Mounted inside the cabin is state-of-the-art equipment that enable scientists to measure and map the earth using lasers that zero in on coral reefs or trees in a tropical forest. An imaging spectrometer focuses on the chemical properties in an ecosystem, while another tool measures water quality.

An imaging spectrometer focuses on the chemical properties in an ecosystem, while another tool...
An imaging spectrometer focuses on the chemical properties in an ecosystem, while another tool measures water quality.(GREG ASNER)

“We’re really collecting a lot of information at super-high resolution and from that generating all this knowledge,” Asner said.

The scans are turned into detailed maps. The information is shared with managers and policy makers who study climate change and environmental impacts.

“We’re looking at all of that now to try to figure out where are the places that science can inform management to have interventions that are going to work,” Asner said.

The technology has been used to study Hawaii’s reef system and the state of coral around the world. The aircraft gave scientists their first look at the rate of rapid Ohia death.

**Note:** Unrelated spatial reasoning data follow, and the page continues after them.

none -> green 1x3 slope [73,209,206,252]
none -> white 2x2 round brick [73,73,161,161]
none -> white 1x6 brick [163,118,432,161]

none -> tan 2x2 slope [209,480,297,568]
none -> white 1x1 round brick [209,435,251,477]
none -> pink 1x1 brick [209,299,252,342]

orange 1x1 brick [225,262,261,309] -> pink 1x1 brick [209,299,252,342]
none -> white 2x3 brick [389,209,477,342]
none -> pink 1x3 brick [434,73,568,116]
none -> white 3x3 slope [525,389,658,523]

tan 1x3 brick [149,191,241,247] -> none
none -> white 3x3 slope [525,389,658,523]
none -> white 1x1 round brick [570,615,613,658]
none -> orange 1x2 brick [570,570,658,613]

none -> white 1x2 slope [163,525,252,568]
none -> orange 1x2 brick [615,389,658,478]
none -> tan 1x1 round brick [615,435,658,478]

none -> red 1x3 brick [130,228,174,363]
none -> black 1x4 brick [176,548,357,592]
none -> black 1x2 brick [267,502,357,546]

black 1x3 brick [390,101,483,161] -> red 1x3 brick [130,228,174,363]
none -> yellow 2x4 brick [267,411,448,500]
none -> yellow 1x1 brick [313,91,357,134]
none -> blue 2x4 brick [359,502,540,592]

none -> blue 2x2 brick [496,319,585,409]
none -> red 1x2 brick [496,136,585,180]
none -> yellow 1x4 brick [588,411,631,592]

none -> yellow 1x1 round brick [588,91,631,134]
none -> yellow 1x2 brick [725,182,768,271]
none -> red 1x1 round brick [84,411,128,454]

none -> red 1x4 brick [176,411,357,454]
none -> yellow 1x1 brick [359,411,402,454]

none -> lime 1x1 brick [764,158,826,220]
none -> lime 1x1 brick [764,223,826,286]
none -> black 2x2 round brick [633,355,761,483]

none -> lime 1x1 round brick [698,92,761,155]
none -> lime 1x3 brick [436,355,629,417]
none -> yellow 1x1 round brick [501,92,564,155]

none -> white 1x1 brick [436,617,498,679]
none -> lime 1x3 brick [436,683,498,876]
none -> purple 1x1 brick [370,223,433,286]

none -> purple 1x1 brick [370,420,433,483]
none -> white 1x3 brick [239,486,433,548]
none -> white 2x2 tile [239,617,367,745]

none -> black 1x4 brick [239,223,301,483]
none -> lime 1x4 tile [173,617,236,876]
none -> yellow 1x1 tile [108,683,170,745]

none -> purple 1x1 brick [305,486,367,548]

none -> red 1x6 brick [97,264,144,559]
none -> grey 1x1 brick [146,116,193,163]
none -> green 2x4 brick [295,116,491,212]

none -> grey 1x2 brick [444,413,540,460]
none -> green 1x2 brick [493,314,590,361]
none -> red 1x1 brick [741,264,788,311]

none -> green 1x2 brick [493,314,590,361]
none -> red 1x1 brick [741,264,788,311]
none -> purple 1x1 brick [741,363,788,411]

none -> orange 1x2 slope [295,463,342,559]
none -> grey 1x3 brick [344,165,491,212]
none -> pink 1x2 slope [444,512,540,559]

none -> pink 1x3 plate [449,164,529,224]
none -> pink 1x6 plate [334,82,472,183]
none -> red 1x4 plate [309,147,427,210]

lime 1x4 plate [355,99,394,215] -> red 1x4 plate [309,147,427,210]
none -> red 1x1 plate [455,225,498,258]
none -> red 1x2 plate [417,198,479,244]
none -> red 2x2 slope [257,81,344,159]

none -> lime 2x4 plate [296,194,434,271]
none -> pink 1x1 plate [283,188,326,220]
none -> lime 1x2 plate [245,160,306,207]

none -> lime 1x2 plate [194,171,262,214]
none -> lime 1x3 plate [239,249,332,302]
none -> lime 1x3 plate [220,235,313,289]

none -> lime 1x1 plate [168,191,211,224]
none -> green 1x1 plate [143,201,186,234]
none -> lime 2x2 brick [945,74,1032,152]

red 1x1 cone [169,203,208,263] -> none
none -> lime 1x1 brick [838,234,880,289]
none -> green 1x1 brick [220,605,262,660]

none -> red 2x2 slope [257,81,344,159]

“That’s a great use of our technology in trying to figure out a hard problem, which is this pathogen that’s passing through our forests,” Asner said.

The Global Airborne Observatory flies at a speed of 20 acres per second. It has scanned and mapped hundreds of millions of acres of ocean and land around the world.

“The technology is all about getting the bird’s eye view but maintaining all of the detail as if you’re walking through the forest or scuba diving on the reef,” Asner said.

He is also hoping what he has done will inspire students from Hawaii to get involved in his field of work.

“People like me make it sound like we have it all figured out, but we need more people,” he said.

During his 34-year career, Asner has published more than 800 papers in scientific journals, including articles about his cutting-edge eye in the sky.